裁判所は、次のとおり述べて、原告の請求を400万円の限度で認めました(請求額1300万円)。
(裁判所の判断)
・本件各処分によって、原告は法律上保護された利益に対する侵害を受けたといえるかについて
「認定事実・・・のとおり、原告は本件懲戒処分及び配置転換処分後、従前有していた医師としての職務に関連した資格の更新がされていないところ、被告は、これらを事実上の利益に対する侵害に過ぎないと主張する。」
「原告が主張する前記各損害は懲戒処分によって被処分者に生じたものであるところ、懲戒処分や、配置転換処分がなされれば、その被処分者の従前有していた資格やキャリアに重大な影響を及ぼすことは明らかである。原告は病院長として勤務しながらも毎週診療を行ったり、若手の麻酔科医に指導したりするなどして臨床医としての地位を確保していたと認められるのであり、看護専門学校の校長に専念させる本件配置転換処分はこれらの機会を奪うものである。」
「原告はこのように臨床等も通じて麻酔科医としての専門性等を追求し、キャリア形成を行っていたのであって、原告のこれらの資格等は当然に法律上保護されるべきである。」
「したがって、前記のとおり本件懲戒処分及び本件配置転換処分によりこれらの利益が侵害されたと認められる。」
「また、原告の経歴等に照らせば、原告が市立病院を退職後に一般病院の病院長になるなど、臨床経験を踏まえたキャリアアップが容易に想定でき、法的保護に値する期待権が認められる。そして、本件各処分によりこの期待権が侵害されたことが認められる。」
「そして、被告の主張・立証をもってしても、上記の認定・説示を覆すには足りない。」
・aないしdの各損害につき予見可能性があったか)について
「認定事実・・・によれば、原告を市立病院の院長に採用するに当たって、山梨大学からの推薦状に原告の履歴書が添付され、これには麻酔科専門医の資格やペインクリニック学会認定医などが記載されているところ、懲戒処分等によってこれらの資格やキャリアアップへの影響があることにつき予見可能性があったことは明らかである」
「そして、認定事実・・・のように、その資格やキャリアアップへの期待権は、原告が長い期間をかけて積み重ねてきた努力や実力の結果であると認められるところ、市長による、原告を市立病院から排除するとの不当な目的での違法な本件配置転換処分等によって、臨床医としてのキャリアを妨げられたのであるから、その精神的苦痛は重大なものである」
「したがって、これらの原告の精神的苦痛を慰謝するための慰謝料は400万円を下らない。」
3.キャリア形成への期待に手厚い判断が示された
以上のとおり、裁判所は、キャリア形成やキャリアアップへの期待権を法的保護に値する利益として認めるとともに、権利侵害に対して400万円と非常に高額な慰謝料を認定しました。
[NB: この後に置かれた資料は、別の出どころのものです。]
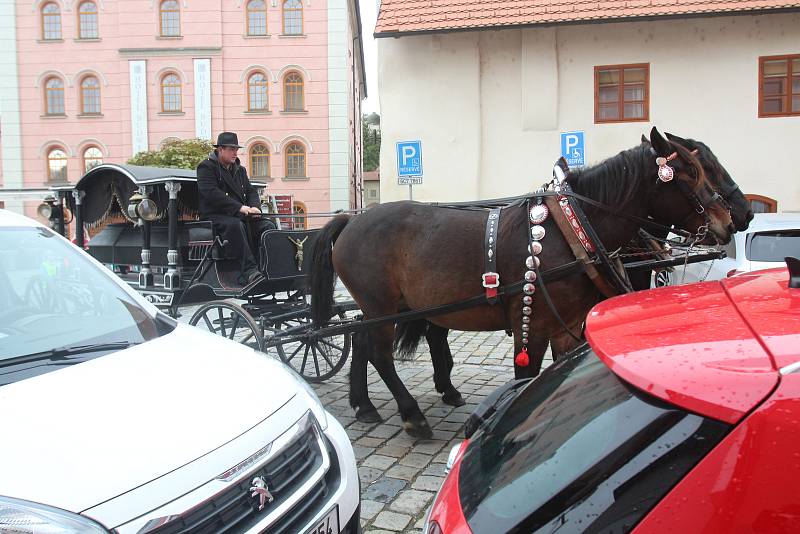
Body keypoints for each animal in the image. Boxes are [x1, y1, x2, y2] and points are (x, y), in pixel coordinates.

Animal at [310, 127, 736, 438]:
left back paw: (365, 405)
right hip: (380, 305)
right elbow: (526, 377)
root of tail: (351, 220)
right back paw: (412, 415)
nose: (731, 221)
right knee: (380, 354)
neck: (572, 229)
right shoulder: (531, 322)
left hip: (386, 307)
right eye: (692, 173)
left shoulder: (567, 326)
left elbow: (560, 372)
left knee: (361, 340)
従来、違法な配転命令に対する慰謝料は高くても100万円程度とされていたため(第二東京弁護士会労働問題検討委員会『労働事件ハンドブック』〔労働開発研究会、2023年改訂版、令6〕250頁掲載の裁判例参照)、画期的な判断だといえます。
これほど高額な慰謝料が認定された背景には、本件各処分を機に医師としての職務に関連した資格(ペインクリニックの認定専門医、麻酔指導医など)の更新がなくなったことが挙げられます。医師のような高度専門職を対象とした判断であること、資格の喪失という強度の不利益が生じていることなどの特殊性は踏まえておく必要がありますが、違法な配転に対して高額の慰謝料が認定された事案として、本裁判例は実務上参考になります。